Furthermore, under this proposal, the public would not be allowed to protest BLM decisions. Only ranchers would be able to protest.
If a hunting outfitter, for instance, faces a business impact from a BLM decision allowing cattle into a winter forage area for elk, there isn’t much the outfitter could do but file a lawsuit.
The National Environmental Policy Act of 1969 allows the public to participate in grazing management decisions. But the “land use plans” section of the proposed legislation contains a sweeping exemption to the 1969 law for livestock grazing activities and management actions, “including the issuance, renewal or transfer of grazing permits or leases.”

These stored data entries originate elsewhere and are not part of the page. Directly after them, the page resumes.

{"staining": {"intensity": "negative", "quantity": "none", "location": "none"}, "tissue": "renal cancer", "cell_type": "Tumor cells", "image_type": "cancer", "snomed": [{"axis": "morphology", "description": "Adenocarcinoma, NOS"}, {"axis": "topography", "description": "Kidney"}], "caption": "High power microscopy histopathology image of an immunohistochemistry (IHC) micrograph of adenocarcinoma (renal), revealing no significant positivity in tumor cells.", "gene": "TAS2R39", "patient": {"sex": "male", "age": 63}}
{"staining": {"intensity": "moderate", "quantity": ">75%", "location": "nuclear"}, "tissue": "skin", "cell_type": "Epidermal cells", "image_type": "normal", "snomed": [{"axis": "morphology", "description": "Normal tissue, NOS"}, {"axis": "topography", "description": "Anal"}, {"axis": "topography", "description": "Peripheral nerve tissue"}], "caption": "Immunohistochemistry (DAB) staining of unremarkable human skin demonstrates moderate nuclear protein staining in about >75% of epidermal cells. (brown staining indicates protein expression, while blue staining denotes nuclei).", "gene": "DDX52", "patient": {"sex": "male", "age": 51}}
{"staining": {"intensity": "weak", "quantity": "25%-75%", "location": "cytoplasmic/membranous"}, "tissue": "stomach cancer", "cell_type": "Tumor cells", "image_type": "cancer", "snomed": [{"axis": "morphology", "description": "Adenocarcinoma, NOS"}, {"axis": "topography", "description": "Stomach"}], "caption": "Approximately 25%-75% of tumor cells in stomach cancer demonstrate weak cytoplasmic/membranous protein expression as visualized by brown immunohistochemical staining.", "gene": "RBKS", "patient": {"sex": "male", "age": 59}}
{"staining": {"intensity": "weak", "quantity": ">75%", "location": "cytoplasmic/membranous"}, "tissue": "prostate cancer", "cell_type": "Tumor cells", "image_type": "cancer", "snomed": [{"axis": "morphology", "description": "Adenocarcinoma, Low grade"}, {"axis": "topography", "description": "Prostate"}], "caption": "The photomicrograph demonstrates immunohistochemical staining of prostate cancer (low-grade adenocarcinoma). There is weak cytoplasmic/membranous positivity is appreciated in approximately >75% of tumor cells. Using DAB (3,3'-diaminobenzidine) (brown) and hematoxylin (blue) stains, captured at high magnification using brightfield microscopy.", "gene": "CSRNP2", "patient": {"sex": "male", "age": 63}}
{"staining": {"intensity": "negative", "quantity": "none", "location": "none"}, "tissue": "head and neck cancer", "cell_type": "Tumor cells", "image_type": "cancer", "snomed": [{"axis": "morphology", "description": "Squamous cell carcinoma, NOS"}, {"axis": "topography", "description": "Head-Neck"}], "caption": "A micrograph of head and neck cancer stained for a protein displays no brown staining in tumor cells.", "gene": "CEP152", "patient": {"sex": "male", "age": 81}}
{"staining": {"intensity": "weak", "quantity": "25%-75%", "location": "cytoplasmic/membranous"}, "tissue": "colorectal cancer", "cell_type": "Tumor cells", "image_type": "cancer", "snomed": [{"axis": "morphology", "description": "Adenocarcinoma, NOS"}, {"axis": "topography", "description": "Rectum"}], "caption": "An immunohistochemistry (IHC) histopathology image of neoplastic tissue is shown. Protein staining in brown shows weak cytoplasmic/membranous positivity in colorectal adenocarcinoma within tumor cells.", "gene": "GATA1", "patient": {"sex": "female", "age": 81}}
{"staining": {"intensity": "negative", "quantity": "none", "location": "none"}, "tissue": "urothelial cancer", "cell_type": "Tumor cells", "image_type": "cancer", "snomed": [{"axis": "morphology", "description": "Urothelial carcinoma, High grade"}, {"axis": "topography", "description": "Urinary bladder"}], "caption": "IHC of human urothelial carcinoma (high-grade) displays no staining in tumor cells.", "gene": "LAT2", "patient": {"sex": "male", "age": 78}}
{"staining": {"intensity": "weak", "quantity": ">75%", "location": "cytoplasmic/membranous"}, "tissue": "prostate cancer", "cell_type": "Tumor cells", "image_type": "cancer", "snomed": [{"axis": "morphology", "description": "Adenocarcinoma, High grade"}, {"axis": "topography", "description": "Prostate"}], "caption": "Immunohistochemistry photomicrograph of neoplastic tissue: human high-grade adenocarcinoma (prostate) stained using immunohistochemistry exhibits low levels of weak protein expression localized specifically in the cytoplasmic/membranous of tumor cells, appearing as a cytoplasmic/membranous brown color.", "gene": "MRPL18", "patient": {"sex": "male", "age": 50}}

The public is excluded. The give-and-take of public comment is stifled.
The open dialogue necessary for more representative management decisions will be lost. There is little leverage for the public to force land managers to reconsider their decisions, no matter how negative the impact.
But the bill would go further. It would restrict multiple use of federal rangeland - the livestock industry would be the dominant user.
The proposed legislation would limit federal agencies’ decisions to provide water for purposes other than grazing. Under range improvement permits, ranchers would control access to any water source, pond or well. Rare fish on rangeland would not be protected. The bill even would allow ranchers to move water off federal lands for private use.
This legislation is a prescription for environmental disaster.
The bill doesn’t even allow the public to monitor use of grazing rangeland. BLM and Forest Service managers won’t be given resources to monitor the rangeland for overgrazing or for damage to riparian areas, wildlife habitat and water quality.
Although supporters of the bill say it will resolve public controversy over the use of public lands, the bill will do just the opposite. It invites lawsuit after lawsuit instead of dialogue and compromise.
The Public Rangelands Management Act is a public-be-damned giveaway to the livestock industry.
It’s time the public shows members of Congress that they’re riding a rodeo bull with this bill. Buck ‘em off.